# TEXTE FOURNI:
© The Israel Museum, Jerusalem

Walter Benjamin by Germaine Krull. Ah bon ? Quand ? Où ? Ah !…

Ça commence ainsi. Un doute. Un doute légitime sur l’attribution de cette photographie. Parce que la date varie d’une présentation à l’autre. Ici 1925, ailleurs 1926 ou 1927. Tout le monde dit. Personne ne sait.

À propos de ce portrait, Susan Sontag (1) avait écrit en 1978 qu’il était le plus ancien qu’elle connaissait de Walter Benjamin – elle n’avait donc jamais vu les photos de son enfance – et qu’il datait de 1927, sans préciser le nom de son auteur. C’était trente-huit ans après la mort du philosophe, bien avant Internet et la circulation sans fin des images, de son image.

Aujourd’hui c’est une photographie célèbre, largement publiée et pourtant toujours chargée, pour moi, d’interrogations au moment où je souhaite en faire un article. Elle est souvent attribuée à Germaine Krull mais aucune archive, aucun écrit n’est là pour corroborer cette attestation traditionnelle. La date de sa création varie. 1926, écrivent les uns. 1927, notent les autres. Le cartel en ligne de cette photographie, montrée au moment où je travaille, sur le site du musée d’Israël à Jérusalem, indique 1925.

Dans sa biographie de Walter Benjamin, Tilla Rudel (2) disait 1927 et en accordait le crédit à la Collection Gary Smith. Pourtant à en croire certains (3), le musée Folkwang d’Essen, dépositaire des archives de Germaine Krull, apparaissait comme le conservateur du cliché et cette image datait bien de 1926. Ou de 1925. On en était certain. Mais non, il demeurait la propriété de l’Académie des arts à Berlin, où sont répertoriées les archives du philosophe. Allez voir, et vous verrez. Comment poursuivre cette série sur les portraits de Walter Benjamin en demeurant dans l’incertitude sur cette image ? Sa localisation, la date de sa création et même l’auteure présumée devaient être ré-interrogées.

La photographie est de Germaine Krull. Pourquoi faudrait-il en douter ? Mais parce qu’en dehors de quelques déclarations performatives, quelle certitude avons-nous ? Les négatifs de cette époque ont disparu. Et si ce nom apparait pour certains comme un évidence, dans la biographie de Germaine Krull – un tapuscrit de 1980, complété par des annotations manuscrites l’année suivante et publié avec des commentaires par Françoise Denoyelle en 2015 – rien ne permet de faire un lien entre elle et Walter Benjamin. De ce personnage qui aurait été son ami, elle n’en fait jamais mention en 400 pages. (4)

# CONSIGNE ÉCRITE A:
Recopiez mot pour mot toutes les lignes des enregistrements, sans reprendre les images.
Le texte et les enregistrements n’ont aucun lien entre eux.

# DONNÉES SOURCES:
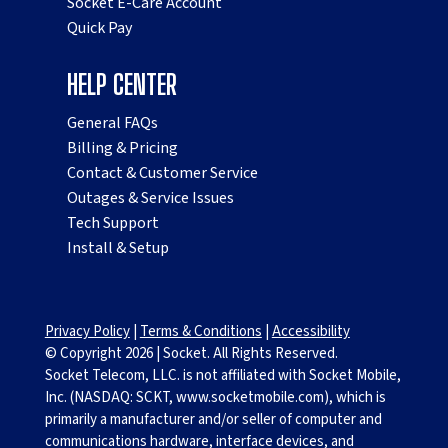
Socket E-Care Account
Quick Pay
HELP CENTER
General FAQs
Billing & Pricing
Contact & Customer Service
Outages & Service Issues
Tech Support
Install & Setup
Privacy Policy
|
Terms & Conditions
|
Accessibility
© Copyright
2026
|
Socket. All Rights Reserved.
Socket Telecom, LLC. is not affiliated with Socket Mobile,
Inc. (NASDAQ: SCKT, www.socketmobile.com), which is
primarily a manufacturer and/or seller of computer and
communications hardware, interface devices, and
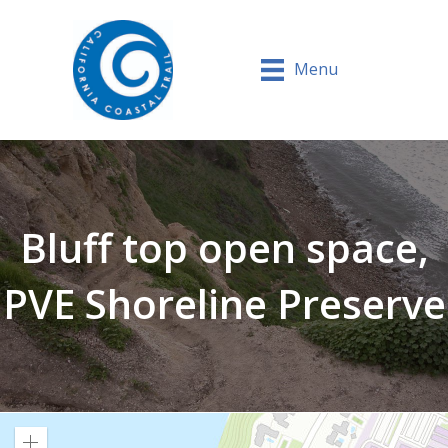
Menu
Bluff top open space,
PVE Shoreline Preserve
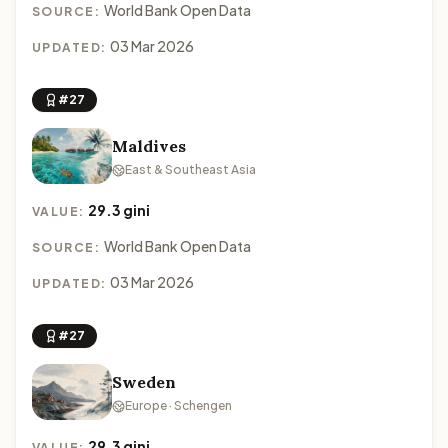
World Bank Open Data
SOURCE:
03 Mar 2026
UPDATED:
#27
Maldives
East & Southeast Asia
29.3 gini
VALUE:
World Bank Open Data
SOURCE:
03 Mar 2026
UPDATED:
#27
Sweden
Europe · Schengen
29.3 gini
VALUE:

# CONSIGNE ÉCRITE B:
D’après le texte sur le portrait de Walter Benjamin, les affirmations suivantes sont-elles justes ? Répondez par oui ou par non pour chacune, en citant les mots exacts du texte qui le montrent. (i) Susan Sontag situait ce portrait en 1927. (ii) Les négatifs de cette époque ont été conservés. (iii) Le cartel en ligne du musée d’Israël indique 1926.

# CORRIGÉ A:
Socket E-Care Account
Quick Pay
HELP CENTER
General FAQs
Billing & Pricing
Contact & Customer Service
Outages & Service Issues
Tech Support
Install & Setup
Privacy Policy
|
Terms & Conditions
|
Accessibility
© Copyright
2026
|
Socket. All Rights Reserved.
Socket Telecom, LLC. is not affiliated with Socket Mobile,
Inc. (NASDAQ: SCKT, www.socketmobile.com), which is
primarily a manufacturer and/or seller of computer and
communications hardware, interface devices, and
Menu
Bluff top open space,
PVE Shoreline Preserve
World Bank Open Data
SOURCE:
03 Mar 2026
UPDATED:
#27
Maldives
East & Southeast Asia
29.3 gini
VALUE:
World Bank Open Data
SOURCE:
03 Mar 2026
UPDATED:
#27
Sweden
Europe · Schengen
29.3 gini
VALUE:

# CORRIGÉ B:
(i) Oui : « qu’il datait de 1927 ».
(ii) Non : « Les négatifs de cette époque ont disparu. »
(iii) Non : « sur le site du musée d’Israël à Jérusalem, indique 1925 ».